Health insurance claims can be confusing for even the savviest consumer. Most of us are unclear about the inner workings of our health insurance plans and the claims process. However, it is important to know what to expect during the health insurance claims process so that you can protect yourself from incurred costs associated with denied claims. There are several types of claims, and some are smoother to process than others. In this article, we will examine the claims process for both simple and complex health care claims.

First let's look at how a simple health care claim, a regular doctor visit, is handled. If your health insurance plan is like most, you probably have a co-pay for doctor visits. The co-pay is the amount of the bill that you are responsible for paying. For the sake of example, let's assume that your co-pay for doctor visits is $20 and the total bill from the doctor is $100. After you pay your $20 co-pay the doctor's office submits the remaining $80 bill to the insurance company processing center for payment. The insurance processing center collects needed information from the physician, i.e. intake forms, services documentation, and patient information sheets, and pays the claim. Most claims are processed smoothly and are as simple as paying your co-pay.
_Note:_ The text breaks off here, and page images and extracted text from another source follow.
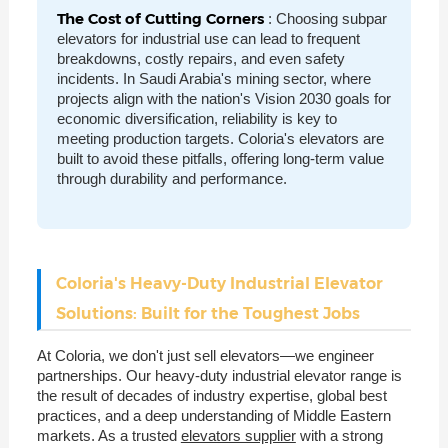
The Cost of Cutting Corners
: Choosing subpar
elevators for industrial use can lead to frequent
breakdowns, costly repairs, and even safety
incidents. In Saudi Arabia's mining sector, where
projects align with the nation's Vision 2030 goals for
economic diversification, reliability is key to
meeting production targets. Coloria's elevators are
built to avoid these pitfalls, offering long-term value
through durability and performance.
Coloria's Heavy-Duty Industrial Elevator
Solutions: Built for the Toughest Jobs
At Coloria, we don't just sell elevators—we engineer
partnerships. Our heavy-duty industrial elevator range is
the result of decades of industry expertise, global best
practices, and a deep understanding of Middle Eastern
markets. As a trusted
elevators supplier
with a strong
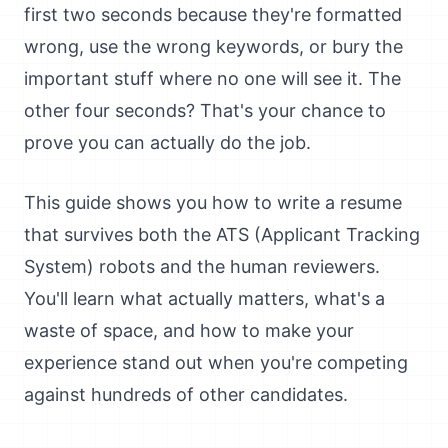
first two seconds because they're formatted
wrong, use the wrong keywords, or bury the
important stuff where no one will see it. The
other four seconds? That's your chance to
prove you can actually do the job.
This guide shows you how to write a resume
that survives both the ATS (Applicant Tracking
System) robots and the human reviewers.
You'll learn what actually matters, what's a
waste of space, and how to make your
experience stand out when you're competing
against hundreds of other candidates.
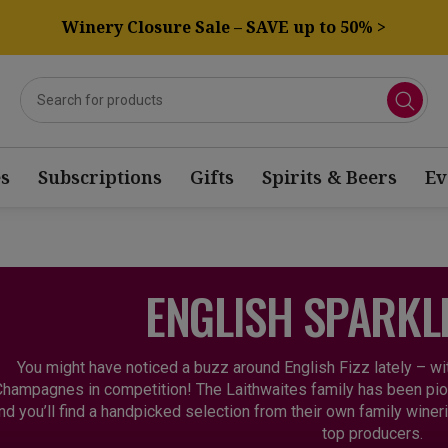
Winery Closure Sale – SAVE up to 50% >
s
Subscriptions
Gifts
Spirits & Beers
Ev
ENGLISH SPARKL
You might have noticed a buzz around English Fizz lately – w
hampagnes in competition! The Laithwaites family has been pion
nd you’ll find a handpicked selection from their own family wine
top producers.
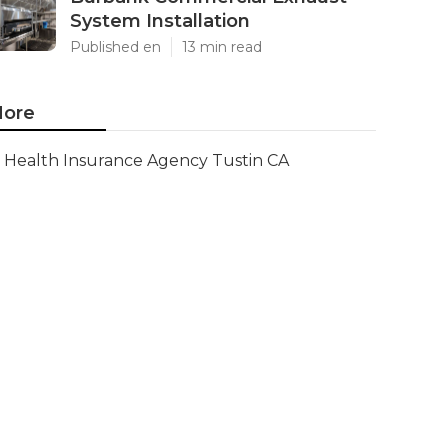
System Installation
Published en
13 min read
ore
Health Insurance Agency Tustin CA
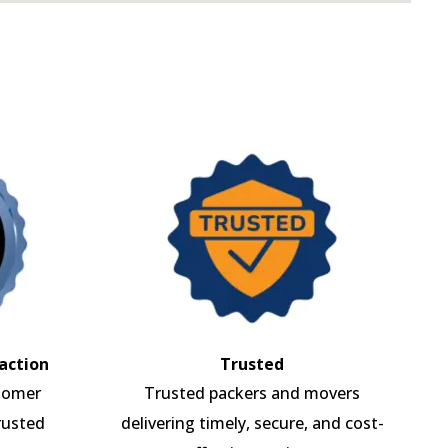
action
Trusted
tomer
Trusted packers and movers
rusted
delivering timely, secure, and cost-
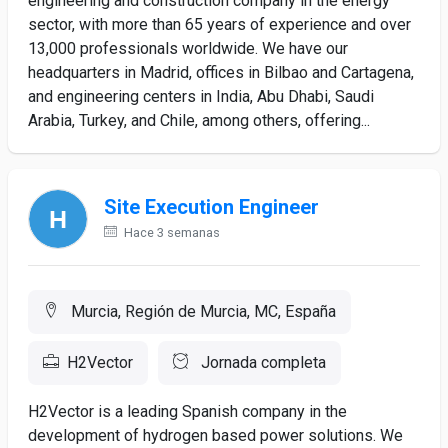
engineering and construction company in the energy
sector, with more than 65 years of experience and over
13,000 professionals worldwide. We have our
headquarters in Madrid, offices in Bilbao and Cartagena,
and engineering centers in India, Abu Dhabi, Saudi
Arabia, Turkey, and Chile, among others, offering...
Site Execution Engineer
Hace 3 semanas
Murcia, Región de Murcia, MC, España
H2Vector
Jornada completa
H2Vector is a leading Spanish company in the
development of hydrogen based power solutions. We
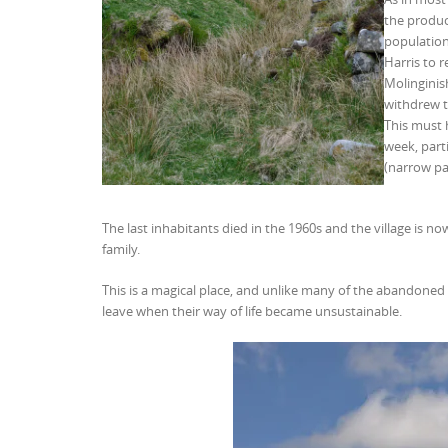
the product
population
Harris to 
Molinginish
withdrew th
This must 
week, parti
(narrow pa
The last inhabitants died in the 1960s and the village is n
family.
This is a magical place, and unlike many of the abandoned 
leave when their way of life became unsustainable.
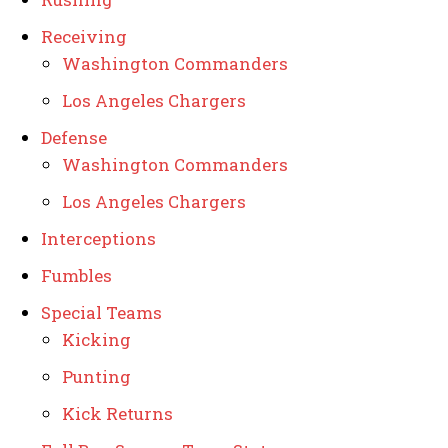
Receiving
Washington Commanders
Los Angeles Chargers
Defense
Washington Commanders
Los Angeles Chargers
Interceptions
Fumbles
Special Teams
Kicking
Punting
Kick Returns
However, there are instances where processing a health insurance claim becomes tricky and the consumer must navigate the process of being denied coverage and the appeals process. If you are denied coverage on a health insurance claim that you believe should be covered by your health insurance policy, you have two options of appeal, internal and external. The first step in appealing a denied claim is to make an internal appeal directly with your insurance company. Often, you can address the reason for the denial directly with the insurer rather quickly. Insurance companies often deny claims for information errors that can be corrected by working with the insurance company and your physician.
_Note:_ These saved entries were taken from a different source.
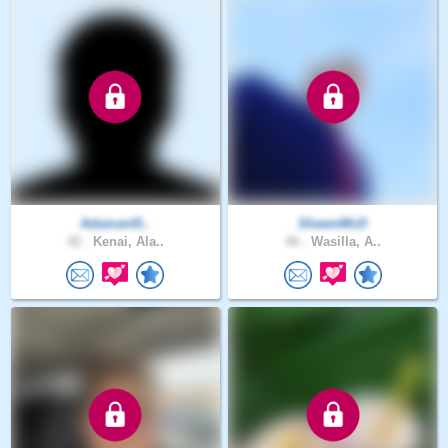
Adamant5..
ShawnMcD
42 .
Kenai, Ala..
46 .
Wasilla, A..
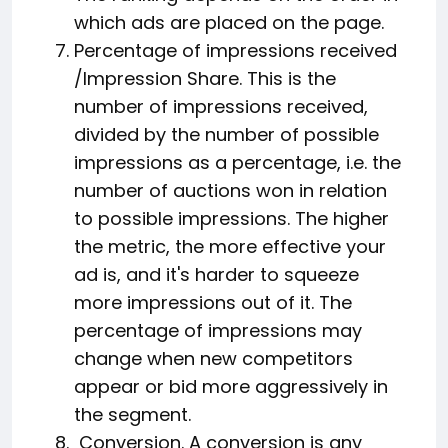
which ads are placed on the page.
Percentage of impressions received
/Impression Share. This is the
number of impressions received,
divided by the number of possible
impressions as a percentage, i.e. the
number of auctions won in relation
to possible impressions. The higher
the metric, the more effective your
ad is, and it's harder to squeeze
more impressions out of it. The
percentage of impressions may
change when new competitors
appear or bid more aggressively in
the segment.
Conversion. A conversion is any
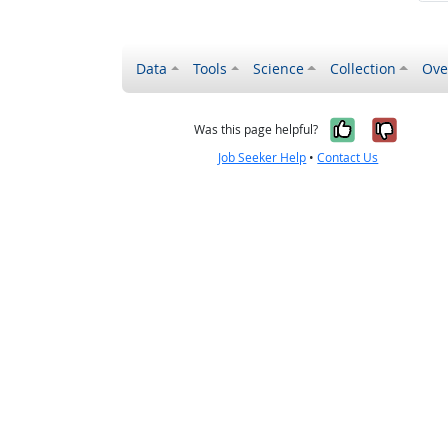
Data
Tools
Science
Collection
Ove
Yes, it wa
No, it
Was this page helpful?
Job Seeker Help
•
Contact Us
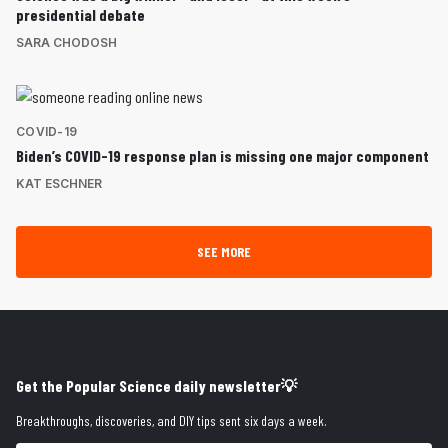
presidential debate
SARA CHODOSH
COVID-19
Biden’s COVID-19 response plan is missing one major component
KAT ESCHNER
SEE MORE
Get the Popular Science daily newsletter💡
Breakthroughs, discoveries, and DIY tips sent six days a week.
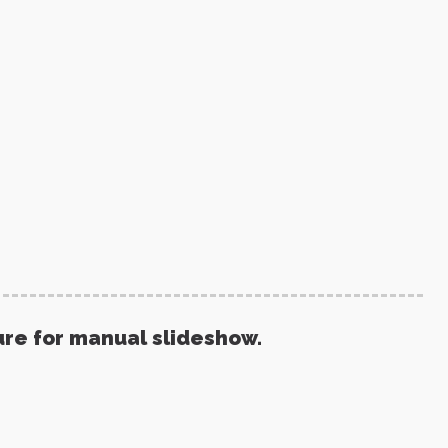
ure for manual slideshow.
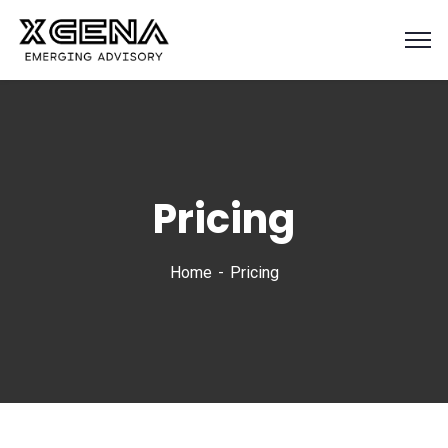
Pricing
Home
Pricing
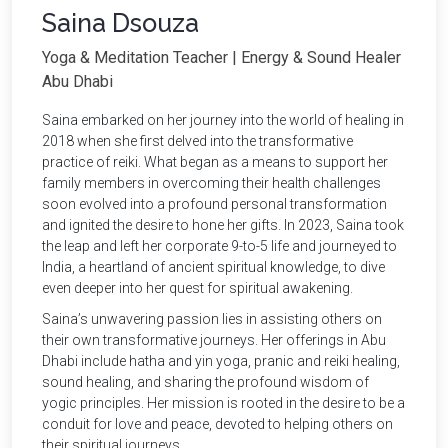
Saina Dsouza
Yoga & Meditation Teacher | Energy & Sound Healer
Abu Dhabi
Saina embarked on her journey into the world of healing in
2018 when she first delved into the transformative
practice of reiki. What began as a means to support her
family members in overcoming their health challenges
soon evolved into a profound personal transformation
and ignited the desire to hone her gifts. In 2023, Saina took
the leap and left her corporate 9-to-5 life and journeyed to
India, a heartland of ancient spiritual knowledge, to dive
even deeper into her quest for spiritual awakening.
Saina’s unwavering passion lies in assisting others on
their own transformative journeys. Her offerings in Abu
Dhabi include hatha and yin yoga, pranic and reiki healing,
sound healing, and sharing the profound wisdom of
yogic principles. Her mission is rooted in the desire to be a
conduit for love and peace, devoted to helping others on
their spiritual journeys.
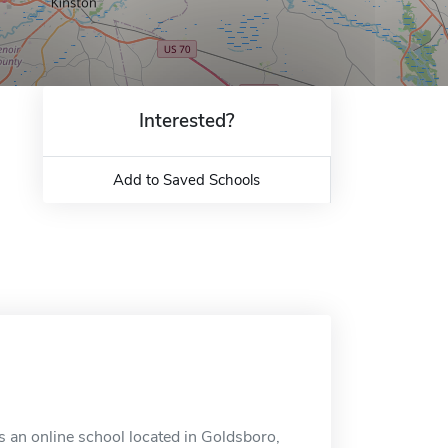
Interested?
Add to Saved Schools
an online school located in Goldsboro,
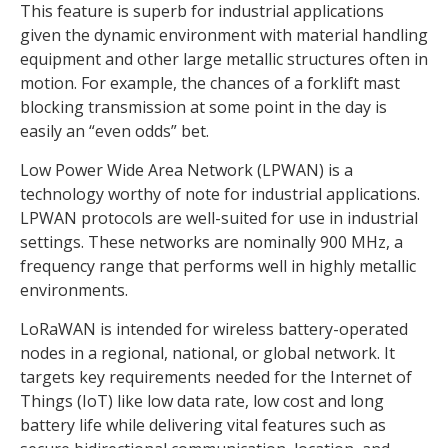
This feature is superb for industrial applications
given the dynamic environment with material handling
equipment and other large metallic structures often in
motion. For example, the chances of a forklift mast
blocking transmission at some point in the day is
easily an “even odds” bet.
Low Power Wide Area Network (LPWAN) is a
technology worthy of note for industrial applications.
LPWAN protocols are well-suited for use in industrial
settings. These networks are nominally 900 MHz, a
frequency range that performs well in highly metallic
environments.
LoRaWAN is intended for wireless battery-operated
nodes in a regional, national, or global network. It
targets key requirements needed for the Internet of
Things (IoT) like low data rate, low cost and long
battery life while delivering vital features such as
If you find that an internal appeal to the insurance company is insufficient, your next step is to contact your state insurance commission and begin the process of filing an external claim. Every state is different and has a different process by which health insurance appeals are reviewed and decided upon. For this reason, it is important to contact your state insurance commission directly and speak with a knowledgeable employee about the specifics of your state's appeal process. Most states will allow you to make an appeal directly to an expert independent board that will make a decision about your claim denial. If the board agrees with your appeal, your insurer is forced to reverse your claim denial.